→ **Problem requirements**: For each record below, give an exact transcription.

★ ★ ★

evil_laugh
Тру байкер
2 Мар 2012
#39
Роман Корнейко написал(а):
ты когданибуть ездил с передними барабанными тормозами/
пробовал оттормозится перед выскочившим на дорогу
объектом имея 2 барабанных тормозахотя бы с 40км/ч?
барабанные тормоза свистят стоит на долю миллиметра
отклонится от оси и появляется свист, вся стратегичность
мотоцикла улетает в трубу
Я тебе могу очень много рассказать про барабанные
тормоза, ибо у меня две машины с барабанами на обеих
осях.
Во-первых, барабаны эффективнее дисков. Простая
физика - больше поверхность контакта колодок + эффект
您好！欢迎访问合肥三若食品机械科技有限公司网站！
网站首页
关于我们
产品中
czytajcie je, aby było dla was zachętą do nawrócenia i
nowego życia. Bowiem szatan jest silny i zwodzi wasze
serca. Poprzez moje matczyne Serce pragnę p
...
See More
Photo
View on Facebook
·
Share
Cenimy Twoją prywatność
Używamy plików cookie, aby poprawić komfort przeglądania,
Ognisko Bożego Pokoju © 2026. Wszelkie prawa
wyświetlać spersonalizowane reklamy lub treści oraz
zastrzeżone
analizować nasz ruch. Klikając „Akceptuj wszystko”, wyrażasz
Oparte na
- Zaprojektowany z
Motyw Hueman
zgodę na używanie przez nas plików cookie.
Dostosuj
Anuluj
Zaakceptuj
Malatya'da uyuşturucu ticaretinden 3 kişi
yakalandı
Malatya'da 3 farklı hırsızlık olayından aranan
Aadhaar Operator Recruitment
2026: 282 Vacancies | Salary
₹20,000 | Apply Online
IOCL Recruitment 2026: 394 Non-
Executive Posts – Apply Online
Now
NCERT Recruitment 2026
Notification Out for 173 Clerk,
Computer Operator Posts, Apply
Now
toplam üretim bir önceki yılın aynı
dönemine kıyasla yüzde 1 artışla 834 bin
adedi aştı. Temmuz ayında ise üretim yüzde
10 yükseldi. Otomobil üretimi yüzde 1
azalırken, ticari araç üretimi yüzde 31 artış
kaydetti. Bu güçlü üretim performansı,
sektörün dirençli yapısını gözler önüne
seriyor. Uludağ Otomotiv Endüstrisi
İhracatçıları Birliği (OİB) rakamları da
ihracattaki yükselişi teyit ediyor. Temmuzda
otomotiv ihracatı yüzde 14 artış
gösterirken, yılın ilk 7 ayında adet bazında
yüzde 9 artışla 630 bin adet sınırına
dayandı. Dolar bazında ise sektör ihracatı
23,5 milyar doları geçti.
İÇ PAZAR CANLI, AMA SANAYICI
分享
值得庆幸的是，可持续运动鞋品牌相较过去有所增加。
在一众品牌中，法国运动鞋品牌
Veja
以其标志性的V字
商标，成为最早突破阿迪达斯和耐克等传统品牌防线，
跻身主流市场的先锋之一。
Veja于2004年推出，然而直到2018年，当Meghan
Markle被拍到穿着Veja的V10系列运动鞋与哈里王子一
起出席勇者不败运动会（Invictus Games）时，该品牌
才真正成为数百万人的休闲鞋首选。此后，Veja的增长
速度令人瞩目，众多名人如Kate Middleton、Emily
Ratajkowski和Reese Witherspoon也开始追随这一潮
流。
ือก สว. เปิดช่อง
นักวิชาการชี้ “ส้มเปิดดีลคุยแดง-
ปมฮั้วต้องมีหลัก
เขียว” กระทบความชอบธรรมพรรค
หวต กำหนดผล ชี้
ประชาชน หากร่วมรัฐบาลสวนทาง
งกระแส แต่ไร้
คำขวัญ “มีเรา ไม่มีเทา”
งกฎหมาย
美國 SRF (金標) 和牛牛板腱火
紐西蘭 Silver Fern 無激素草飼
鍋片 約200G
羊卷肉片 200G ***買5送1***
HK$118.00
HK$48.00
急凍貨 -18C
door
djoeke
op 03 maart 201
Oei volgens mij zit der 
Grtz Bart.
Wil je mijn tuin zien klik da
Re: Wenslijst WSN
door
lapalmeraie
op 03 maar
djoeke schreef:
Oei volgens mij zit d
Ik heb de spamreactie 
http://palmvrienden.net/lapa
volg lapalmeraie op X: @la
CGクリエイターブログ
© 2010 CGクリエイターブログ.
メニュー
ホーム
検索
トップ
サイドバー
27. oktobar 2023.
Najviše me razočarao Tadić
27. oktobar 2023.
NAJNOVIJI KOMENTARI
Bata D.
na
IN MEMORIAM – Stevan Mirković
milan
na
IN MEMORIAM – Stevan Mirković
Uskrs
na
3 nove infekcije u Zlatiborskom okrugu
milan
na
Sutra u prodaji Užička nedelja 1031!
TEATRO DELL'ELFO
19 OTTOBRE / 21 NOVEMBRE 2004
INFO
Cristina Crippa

★ ★ ★

→ **Answer to this task**:
evil_laugh
Тру байкер
2 Мар 2012
#39
Роман Корнейко написал(а):
ты когданибуть ездил с передними барабанными тормозами/
пробовал оттормозится перед выскочившим на дорогу
объектом имея 2 барабанных тормозахотя бы с 40км/ч?
барабанные тормоза свистят стоит на долю миллиметра
отклонится от оси и появляется свист, вся стратегичность
мотоцикла улетает в трубу
Я тебе могу очень много рассказать про барабанные
тормоза, ибо у меня две машины с барабанами на обеих
осях.
Во-первых, барабаны эффективнее дисков. Простая
физика - больше поверхность контакта колодок + эффект
您好！欢迎访问合肥三若食品机械科技有限公司网站！
网站首页
关于我们
产品中
czytajcie je, aby było dla was zachętą do nawrócenia i
nowego życia. Bowiem szatan jest silny i zwodzi wasze
serca. Poprzez moje matczyne Serce pragnę p
...
See More
Photo
View on Facebook
·
Share
Cenimy Twoją prywatność
Używamy plików cookie, aby poprawić komfort przeglądania,
Ognisko Bożego Pokoju © 2026. Wszelkie prawa
wyświetlać spersonalizowane reklamy lub treści oraz
zastrzeżone
analizować nasz ruch. Klikając „Akceptuj wszystko”, wyrażasz
Oparte na
- Zaprojektowany z
Motyw Hueman
zgodę na używanie przez nas plików cookie.
Dostosuj
Anuluj
Zaakceptuj
Malatya'da uyuşturucu ticaretinden 3 kişi
yakalandı
Malatya'da 3 farklı hırsızlık olayından aranan
Aadhaar Operator Recruitment
2026: 282 Vacancies | Salary
₹20,000 | Apply Online
IOCL Recruitment 2026: 394 Non-
Executive Posts – Apply Online
Now
NCERT Recruitment 2026
Notification Out for 173 Clerk,
Computer Operator Posts, Apply
Now
toplam üretim bir önceki yılın aynı
dönemine kıyasla yüzde 1 artışla 834 bin
adedi aştı. Temmuz ayında ise üretim yüzde
10 yükseldi. Otomobil üretimi yüzde 1
azalırken, ticari araç üretimi yüzde 31 artış
kaydetti. Bu güçlü üretim performansı,
sektörün dirençli yapısını gözler önüne
seriyor. Uludağ Otomotiv Endüstrisi
İhracatçıları Birliği (OİB) rakamları da
ihracattaki yükselişi teyit ediyor. Temmuzda
otomotiv ihracatı yüzde 14 artış
gösterirken, yılın ilk 7 ayında adet bazında
yüzde 9 artışla 630 bin adet sınırına
dayandı. Dolar bazında ise sektör ihracatı
23,5 milyar doları geçti.
İÇ PAZAR CANLI, AMA SANAYICI
分享
值得庆幸的是，可持续运动鞋品牌相较过去有所增加。
在一众品牌中，法国运动鞋品牌
Veja
以其标志性的V字
商标，成为最早突破阿迪达斯和耐克等传统品牌防线，
跻身主流市场的先锋之一。
Veja于2004年推出，然而直到2018年，当Meghan
Markle被拍到穿着Veja的V10系列运动鞋与哈里王子一
起出席勇者不败运动会（Invictus Games）时，该品牌
才真正成为数百万人的休闲鞋首选。此后，Veja的增长
速度令人瞩目，众多名人如Kate Middleton、Emily
Ratajkowski和Reese Witherspoon也开始追随这一潮
流。
ือก สว. เปิดช่อง
นักวิชาการชี้ “ส้มเปิดดีลคุยแดง-
ปมฮั้วต้องมีหลัก
เขียว” กระทบความชอบธรรมพรรค
หวต กำหนดผล ชี้
ประชาชน หากร่วมรัฐบาลสวนทาง
งกระแส แต่ไร้
คำขวัญ “มีเรา ไม่มีเทา”
งกฎหมาย
美國 SRF (金標) 和牛牛板腱火
紐西蘭 Silver Fern 無激素草飼
鍋片 約200G
羊卷肉片 200G ***買5送1***
HK$118.00
HK$48.00
急凍貨 -18C
door
djoeke
op 03 maart 201
Oei volgens mij zit der 
Grtz Bart.
Wil je mijn tuin zien klik da
Re: Wenslijst WSN
door
lapalmeraie
op 03 maar
djoeke schreef:
Oei volgens mij zit d
Ik heb de spamreactie 
http://palmvrienden.net/lapa
volg lapalmeraie op X: @la
CGクリエイターブログ
© 2010 CGクリエイターブログ.
メニュー
ホーム
検索
トップ
サイドバー
27. oktobar 2023.
Najviše me razočarao Tadić
27. oktobar 2023.
NAJNOVIJI KOMENTARI
Bata D.
na
IN MEMORIAM – Stevan Mirković
milan
na
IN MEMORIAM – Stevan Mirković
Uskrs
na
3 nove infekcije u Zlatiborskom okrugu
milan
na
Sutra u prodaji Užička nedelja 1031!
TEATRO DELL'ELFO
19 OTTOBRE / 21 NOVEMBRE 2004
INFO
Cristina Crippa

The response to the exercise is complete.